The smallest normal number is $q=0$ and $b_k$ all zero. For a given floating point type, it can be found using realmin:

In :
mn=realmin(Float64)

Out:
2.2250738585072014e-308
In :
2.0^(1-1023)

Out:
2.2250738585072014e-308
In :
printbits(mn)

0000000000010000000000000000000000000000000000000000000000000000

If we divide by two, we get a subnormal number:

In :
printbits(mn/2)

0000000000001000000000000000000000000000000000000000000000000000
In :
printbits(mn/4)

0000000000000100000000000000000000000000000000000000000000000000

We have both $0.0$ and $-0.0$:

In :
printbits(0.0)

0000000000000000000000000000000000000000000000000000000000000000
In :
printbits(-0.0)

1000000000000000000000000000000000000000000000000000000000000000

# Special numbers¶

Whenever the bits of $q$ are all 1, that is, for Float64 $q=2^{11}-1=2047=(11111111111)_2$, the number is treated differently. If all $b_k=0$, then the number is interpreted as either $\pm\infty$, called Inf:

In :
1.0/0.0

Out:
Inf
In :
printbits(Inf)

0111111111110000000000000000000000000000000000000000000000000000

Another special type is NaN, which represents not a number. For example, 0/0 is not defined, so returns NaN:

In :
0/0

Out:
NaN

NaN is stored with $q=(11111111111)_2$ and at least one of the $b_k =1$:

In :
printbits(NaN)

0111111111111000000000000000000000000000000000000000000000000000

What happens if we change some other $b_k$ to be nonzero?

In :
i=parse(UInt64,
"1111111111110000000000000000000010000001000000000010000000000000",2)
reinterpret(Float64,i)

Out:
NaN

Thus, there are more than one NaNs on a computer. How many are there?

Arithmetic works differently on Inf and NaN:

In :
Inf*0      # NaN
Inf+5      # Inf
(-1)*Inf   # -Inf
1/Inf      # 0
1/(-Inf)   # -0
Inf-Inf    # NaN

Inf==Inf   # true
Inf==-Inf  # false

Out:
false
In :
NaN*0      # NaN
NaN+5
1/NaN

NaN==NaN    # false
NaN!=NaN    #true

Out:
true

Let's figure out the format for Float32. We can use the fact that realmin(Float64) has $q=1$ to determine what $S$ should be:

In :
S_64=1-exponent(realmin(Float64))

Out:
1023
In :
S_32=1-exponent(realmin(Float32))

Out:
127
In :
printbits(Float32(1.0))

00111111100000000000000000000000

So for Float32, we have S = 127, P = 23, and $q$ uses 8 bits.

# Rounding¶

There are three rounding strategies: round up/down/ towards zero/ nearest integer.

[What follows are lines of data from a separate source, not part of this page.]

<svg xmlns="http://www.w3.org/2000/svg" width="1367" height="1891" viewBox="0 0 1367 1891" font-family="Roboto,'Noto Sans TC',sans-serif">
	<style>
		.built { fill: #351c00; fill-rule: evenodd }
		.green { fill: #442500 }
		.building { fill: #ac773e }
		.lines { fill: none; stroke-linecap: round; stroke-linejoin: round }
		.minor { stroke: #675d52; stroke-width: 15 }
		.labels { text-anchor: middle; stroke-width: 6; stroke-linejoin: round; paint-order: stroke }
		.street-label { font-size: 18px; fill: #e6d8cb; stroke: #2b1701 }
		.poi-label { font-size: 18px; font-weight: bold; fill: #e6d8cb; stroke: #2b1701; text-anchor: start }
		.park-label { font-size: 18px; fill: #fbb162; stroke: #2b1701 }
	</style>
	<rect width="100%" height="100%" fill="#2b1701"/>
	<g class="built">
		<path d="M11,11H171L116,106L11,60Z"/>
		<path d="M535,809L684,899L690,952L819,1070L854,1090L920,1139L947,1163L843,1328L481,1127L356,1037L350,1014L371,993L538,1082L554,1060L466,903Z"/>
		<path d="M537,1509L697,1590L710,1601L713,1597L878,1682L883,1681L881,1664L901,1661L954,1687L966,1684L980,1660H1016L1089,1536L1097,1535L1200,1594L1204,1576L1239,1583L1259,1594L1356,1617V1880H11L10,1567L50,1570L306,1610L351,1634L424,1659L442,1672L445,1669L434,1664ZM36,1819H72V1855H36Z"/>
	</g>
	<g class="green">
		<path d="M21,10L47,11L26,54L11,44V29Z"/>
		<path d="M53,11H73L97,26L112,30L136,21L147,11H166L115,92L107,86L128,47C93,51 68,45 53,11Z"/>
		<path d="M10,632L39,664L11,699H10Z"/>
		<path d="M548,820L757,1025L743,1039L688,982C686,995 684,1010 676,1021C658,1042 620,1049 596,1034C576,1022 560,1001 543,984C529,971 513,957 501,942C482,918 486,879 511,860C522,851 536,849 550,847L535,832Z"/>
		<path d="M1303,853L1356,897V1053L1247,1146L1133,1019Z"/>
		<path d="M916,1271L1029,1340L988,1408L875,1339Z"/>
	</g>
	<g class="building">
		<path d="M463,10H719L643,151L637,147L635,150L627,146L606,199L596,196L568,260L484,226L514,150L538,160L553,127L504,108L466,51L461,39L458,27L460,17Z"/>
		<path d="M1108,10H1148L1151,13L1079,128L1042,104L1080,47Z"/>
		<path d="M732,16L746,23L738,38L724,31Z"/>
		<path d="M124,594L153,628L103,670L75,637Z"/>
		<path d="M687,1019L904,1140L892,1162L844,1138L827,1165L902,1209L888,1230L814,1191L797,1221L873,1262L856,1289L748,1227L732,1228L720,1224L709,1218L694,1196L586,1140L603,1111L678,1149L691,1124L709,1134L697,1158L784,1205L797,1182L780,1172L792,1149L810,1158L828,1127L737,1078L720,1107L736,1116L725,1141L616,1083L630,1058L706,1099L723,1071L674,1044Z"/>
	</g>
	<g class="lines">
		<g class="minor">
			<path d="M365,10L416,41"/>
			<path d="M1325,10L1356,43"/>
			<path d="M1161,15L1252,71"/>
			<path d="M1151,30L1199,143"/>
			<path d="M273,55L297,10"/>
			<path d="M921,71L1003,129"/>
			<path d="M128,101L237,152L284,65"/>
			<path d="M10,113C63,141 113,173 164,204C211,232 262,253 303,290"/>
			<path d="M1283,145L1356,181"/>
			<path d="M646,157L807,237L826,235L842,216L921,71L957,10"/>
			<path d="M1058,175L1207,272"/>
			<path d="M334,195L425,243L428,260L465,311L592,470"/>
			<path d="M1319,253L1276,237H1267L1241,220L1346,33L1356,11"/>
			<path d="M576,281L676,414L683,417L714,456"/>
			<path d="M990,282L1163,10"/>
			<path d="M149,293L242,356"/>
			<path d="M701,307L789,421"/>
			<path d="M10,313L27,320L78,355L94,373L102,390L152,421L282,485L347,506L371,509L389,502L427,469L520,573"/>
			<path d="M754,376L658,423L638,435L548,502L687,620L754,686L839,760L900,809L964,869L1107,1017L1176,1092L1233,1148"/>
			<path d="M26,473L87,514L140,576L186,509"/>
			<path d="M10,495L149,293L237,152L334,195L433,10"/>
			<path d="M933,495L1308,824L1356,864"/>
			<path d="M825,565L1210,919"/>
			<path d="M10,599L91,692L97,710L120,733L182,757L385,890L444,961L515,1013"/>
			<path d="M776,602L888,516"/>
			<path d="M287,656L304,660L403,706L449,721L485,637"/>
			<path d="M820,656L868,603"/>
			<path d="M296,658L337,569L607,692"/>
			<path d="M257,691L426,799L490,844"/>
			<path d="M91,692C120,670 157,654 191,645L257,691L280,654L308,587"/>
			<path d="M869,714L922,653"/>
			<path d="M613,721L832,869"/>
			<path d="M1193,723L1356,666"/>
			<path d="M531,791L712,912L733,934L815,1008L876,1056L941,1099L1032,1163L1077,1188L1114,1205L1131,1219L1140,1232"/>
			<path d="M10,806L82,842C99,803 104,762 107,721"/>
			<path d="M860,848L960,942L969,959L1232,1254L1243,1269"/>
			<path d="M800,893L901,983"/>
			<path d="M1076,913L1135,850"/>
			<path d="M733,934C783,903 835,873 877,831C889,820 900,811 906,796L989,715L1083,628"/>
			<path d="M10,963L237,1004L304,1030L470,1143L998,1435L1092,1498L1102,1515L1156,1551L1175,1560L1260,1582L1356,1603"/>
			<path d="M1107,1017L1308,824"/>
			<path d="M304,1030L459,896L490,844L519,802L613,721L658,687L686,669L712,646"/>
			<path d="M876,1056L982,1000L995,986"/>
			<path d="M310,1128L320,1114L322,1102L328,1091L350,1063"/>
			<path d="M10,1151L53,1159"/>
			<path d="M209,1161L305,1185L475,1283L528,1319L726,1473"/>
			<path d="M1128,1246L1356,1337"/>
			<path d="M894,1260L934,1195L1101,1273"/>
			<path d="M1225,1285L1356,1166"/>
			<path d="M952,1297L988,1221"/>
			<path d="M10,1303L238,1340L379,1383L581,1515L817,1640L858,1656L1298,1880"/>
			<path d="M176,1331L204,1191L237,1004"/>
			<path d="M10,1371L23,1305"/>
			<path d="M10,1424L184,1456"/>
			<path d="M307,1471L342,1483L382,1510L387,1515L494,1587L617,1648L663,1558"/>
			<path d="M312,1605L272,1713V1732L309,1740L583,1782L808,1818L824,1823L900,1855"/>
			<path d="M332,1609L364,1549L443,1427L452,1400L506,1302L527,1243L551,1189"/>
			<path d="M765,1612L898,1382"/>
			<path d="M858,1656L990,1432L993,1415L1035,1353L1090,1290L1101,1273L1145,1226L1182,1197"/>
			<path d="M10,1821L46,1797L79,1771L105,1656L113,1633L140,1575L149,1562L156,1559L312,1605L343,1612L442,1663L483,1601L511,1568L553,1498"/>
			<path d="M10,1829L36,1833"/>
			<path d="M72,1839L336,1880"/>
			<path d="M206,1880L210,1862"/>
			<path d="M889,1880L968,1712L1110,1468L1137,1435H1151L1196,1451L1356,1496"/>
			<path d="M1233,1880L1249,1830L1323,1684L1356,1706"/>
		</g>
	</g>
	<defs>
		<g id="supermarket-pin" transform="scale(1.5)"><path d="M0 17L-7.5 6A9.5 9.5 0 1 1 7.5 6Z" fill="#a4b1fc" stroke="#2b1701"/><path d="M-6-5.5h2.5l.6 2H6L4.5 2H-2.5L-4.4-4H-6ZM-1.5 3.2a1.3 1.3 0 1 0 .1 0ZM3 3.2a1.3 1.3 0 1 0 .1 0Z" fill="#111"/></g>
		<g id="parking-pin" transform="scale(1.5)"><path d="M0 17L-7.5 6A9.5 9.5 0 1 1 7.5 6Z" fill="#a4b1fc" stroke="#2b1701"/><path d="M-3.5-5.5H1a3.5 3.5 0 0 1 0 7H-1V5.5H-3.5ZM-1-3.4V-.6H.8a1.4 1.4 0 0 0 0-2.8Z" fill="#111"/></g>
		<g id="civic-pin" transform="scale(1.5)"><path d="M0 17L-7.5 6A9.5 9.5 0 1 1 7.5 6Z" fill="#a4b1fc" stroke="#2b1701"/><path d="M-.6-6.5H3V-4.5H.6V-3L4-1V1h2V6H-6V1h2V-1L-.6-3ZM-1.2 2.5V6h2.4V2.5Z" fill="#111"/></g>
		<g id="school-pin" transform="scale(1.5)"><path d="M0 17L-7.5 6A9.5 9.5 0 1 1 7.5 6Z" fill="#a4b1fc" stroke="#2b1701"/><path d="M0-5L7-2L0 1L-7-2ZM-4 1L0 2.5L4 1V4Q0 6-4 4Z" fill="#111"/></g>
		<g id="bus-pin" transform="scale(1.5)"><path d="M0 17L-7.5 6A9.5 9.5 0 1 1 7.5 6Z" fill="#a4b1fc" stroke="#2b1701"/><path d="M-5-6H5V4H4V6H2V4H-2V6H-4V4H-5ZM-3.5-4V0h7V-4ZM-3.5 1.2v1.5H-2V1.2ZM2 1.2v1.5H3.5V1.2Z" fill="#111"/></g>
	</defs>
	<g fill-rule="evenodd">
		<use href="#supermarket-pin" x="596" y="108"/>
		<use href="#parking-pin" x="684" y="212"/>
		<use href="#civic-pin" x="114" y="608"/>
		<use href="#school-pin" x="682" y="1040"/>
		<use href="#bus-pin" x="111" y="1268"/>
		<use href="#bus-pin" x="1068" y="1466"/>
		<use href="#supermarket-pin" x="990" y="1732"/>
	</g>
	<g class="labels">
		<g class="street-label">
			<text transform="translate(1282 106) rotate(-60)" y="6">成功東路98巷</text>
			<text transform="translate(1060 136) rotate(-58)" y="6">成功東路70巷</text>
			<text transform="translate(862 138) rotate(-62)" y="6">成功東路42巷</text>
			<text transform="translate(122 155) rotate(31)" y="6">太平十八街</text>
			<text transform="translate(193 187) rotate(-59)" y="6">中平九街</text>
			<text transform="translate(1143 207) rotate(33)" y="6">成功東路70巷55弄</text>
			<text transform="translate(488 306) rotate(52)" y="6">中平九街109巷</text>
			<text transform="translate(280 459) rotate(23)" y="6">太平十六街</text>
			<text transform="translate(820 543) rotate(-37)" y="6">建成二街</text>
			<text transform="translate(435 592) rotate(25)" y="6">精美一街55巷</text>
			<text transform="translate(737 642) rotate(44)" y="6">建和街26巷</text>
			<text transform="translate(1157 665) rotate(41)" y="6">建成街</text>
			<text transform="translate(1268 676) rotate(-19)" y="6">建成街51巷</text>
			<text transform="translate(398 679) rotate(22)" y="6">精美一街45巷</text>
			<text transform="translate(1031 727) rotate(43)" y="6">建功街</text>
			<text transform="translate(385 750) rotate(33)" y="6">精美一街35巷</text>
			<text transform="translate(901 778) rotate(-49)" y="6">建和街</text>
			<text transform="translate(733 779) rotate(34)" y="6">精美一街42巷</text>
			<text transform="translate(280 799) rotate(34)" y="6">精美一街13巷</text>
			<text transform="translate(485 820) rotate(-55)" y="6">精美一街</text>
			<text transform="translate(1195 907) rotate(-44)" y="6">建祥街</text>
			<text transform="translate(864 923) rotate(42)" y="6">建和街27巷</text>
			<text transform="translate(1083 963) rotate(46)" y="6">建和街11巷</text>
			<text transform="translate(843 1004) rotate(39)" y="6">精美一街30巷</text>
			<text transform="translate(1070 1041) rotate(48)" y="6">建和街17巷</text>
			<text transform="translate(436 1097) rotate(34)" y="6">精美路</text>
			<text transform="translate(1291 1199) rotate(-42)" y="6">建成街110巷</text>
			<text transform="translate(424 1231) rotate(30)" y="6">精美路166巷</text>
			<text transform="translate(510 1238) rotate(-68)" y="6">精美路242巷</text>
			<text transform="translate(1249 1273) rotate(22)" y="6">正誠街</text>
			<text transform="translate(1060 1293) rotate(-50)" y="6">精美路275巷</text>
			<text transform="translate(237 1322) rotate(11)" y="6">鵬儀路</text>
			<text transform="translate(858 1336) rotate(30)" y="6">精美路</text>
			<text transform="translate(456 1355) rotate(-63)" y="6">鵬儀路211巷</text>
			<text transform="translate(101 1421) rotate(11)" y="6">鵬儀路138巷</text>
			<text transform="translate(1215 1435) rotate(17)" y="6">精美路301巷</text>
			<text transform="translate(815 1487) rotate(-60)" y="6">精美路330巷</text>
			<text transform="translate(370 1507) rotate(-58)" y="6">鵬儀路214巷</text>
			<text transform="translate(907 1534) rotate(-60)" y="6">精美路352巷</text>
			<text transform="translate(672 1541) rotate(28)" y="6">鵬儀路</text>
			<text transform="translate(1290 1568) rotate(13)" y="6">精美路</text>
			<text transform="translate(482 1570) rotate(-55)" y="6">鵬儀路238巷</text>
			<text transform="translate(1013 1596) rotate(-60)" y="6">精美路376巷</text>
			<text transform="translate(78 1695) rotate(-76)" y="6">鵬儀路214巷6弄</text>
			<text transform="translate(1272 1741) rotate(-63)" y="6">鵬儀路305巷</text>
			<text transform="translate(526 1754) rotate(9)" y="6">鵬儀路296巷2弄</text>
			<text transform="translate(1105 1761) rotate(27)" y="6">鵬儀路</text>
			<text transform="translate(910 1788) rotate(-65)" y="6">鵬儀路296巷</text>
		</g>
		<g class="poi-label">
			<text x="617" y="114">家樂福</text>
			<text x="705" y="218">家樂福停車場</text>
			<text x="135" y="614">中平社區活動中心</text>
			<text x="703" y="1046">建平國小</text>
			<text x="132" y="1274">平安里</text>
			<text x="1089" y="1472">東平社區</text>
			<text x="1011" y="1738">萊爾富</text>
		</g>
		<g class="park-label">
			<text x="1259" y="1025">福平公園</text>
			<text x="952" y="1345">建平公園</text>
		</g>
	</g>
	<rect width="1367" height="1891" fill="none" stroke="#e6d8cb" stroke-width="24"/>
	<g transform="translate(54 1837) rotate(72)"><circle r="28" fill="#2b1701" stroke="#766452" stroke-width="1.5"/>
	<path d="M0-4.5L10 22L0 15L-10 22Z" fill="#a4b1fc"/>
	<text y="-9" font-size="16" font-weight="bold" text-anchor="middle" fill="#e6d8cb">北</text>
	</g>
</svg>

The default is round to nearest.

Let's try taking a Float64, and round it to a Float32.

In :
x=1.3
printbits(1.3)  # 64 bits

0011111111110100110011001100110011001100110011001100110011001101
In :
printbits(Float32(1.3))  # 32 bits

00111111101001100110011001100110

Let's compare the difference in the significands. We can get the bits of the significand as follows:

In :
x=1.3
str=bits(1.3)
bts64=str[13:end]  # lets get the bits for the significand.  This uses the
# end keyword for getting all the characters of a string
# up to the last one

Out:
"0100110011001100110011001100110011001100110011001101"
In :
x=1.3
str=bits(Float32(1.3))
bts32=str[10:end]  # lets get the bits for the significand.  This uses the
# end keyword for getting all the characters of a string
# up to the last one

Out:
"01001100110011001100110"
In :
bts64

Out:
"0100110011001100110011001100110011001100110011001101"
In :
bts32

Out:
"01001100110011001100110"

We see from the fact that the last digit is zero that rounding strategy is either round down, round towards zero, or, round to nearest.